── Available data

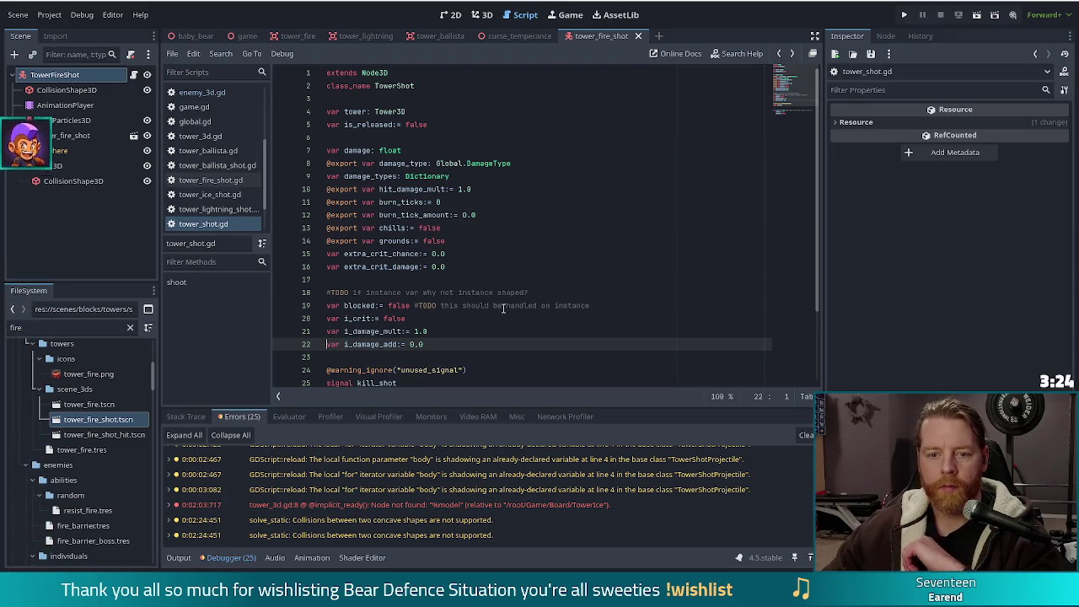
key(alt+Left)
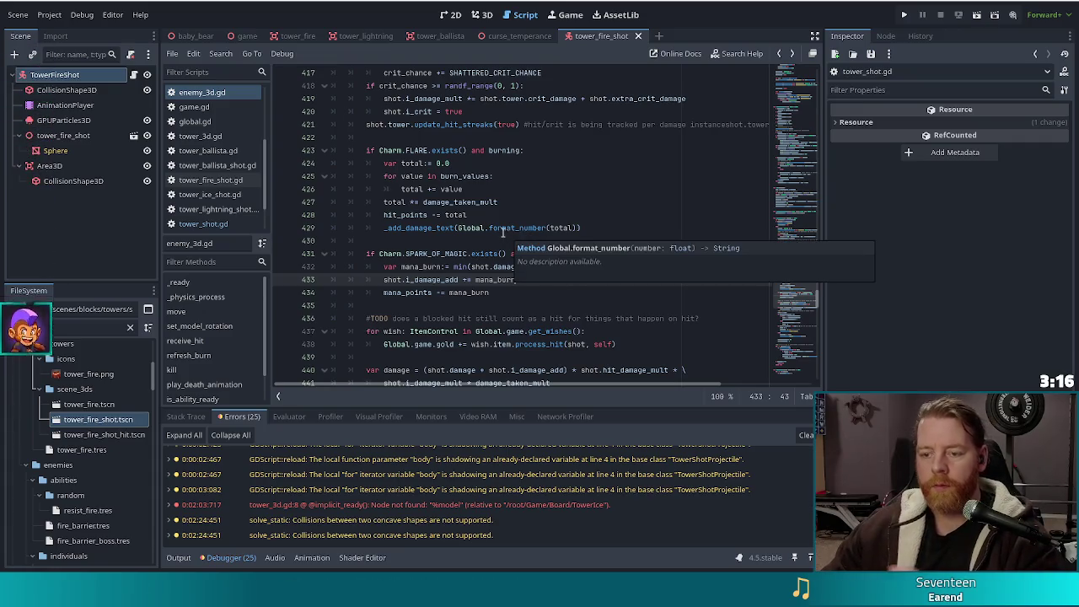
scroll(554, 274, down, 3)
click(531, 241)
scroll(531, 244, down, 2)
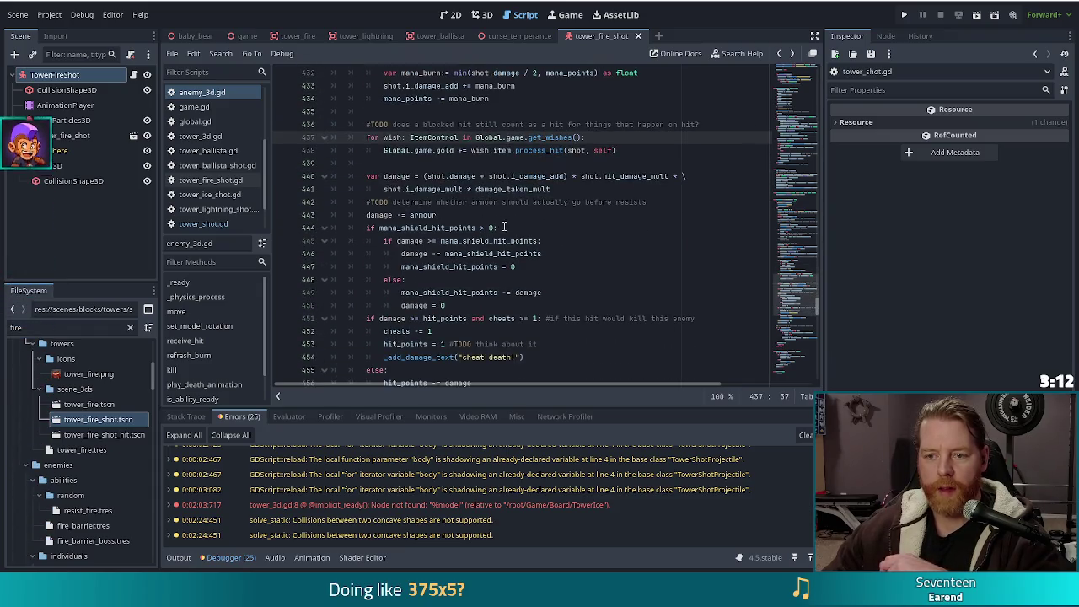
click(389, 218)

────

» **Task details**:
Write out every entry exactly. Pictures do not belong in the copy.

» **Answer space**:
key(alt+Left)
scroll(554, 274, down, 3)
click(531, 241)
scroll(531, 244, down, 2)
click(389, 218)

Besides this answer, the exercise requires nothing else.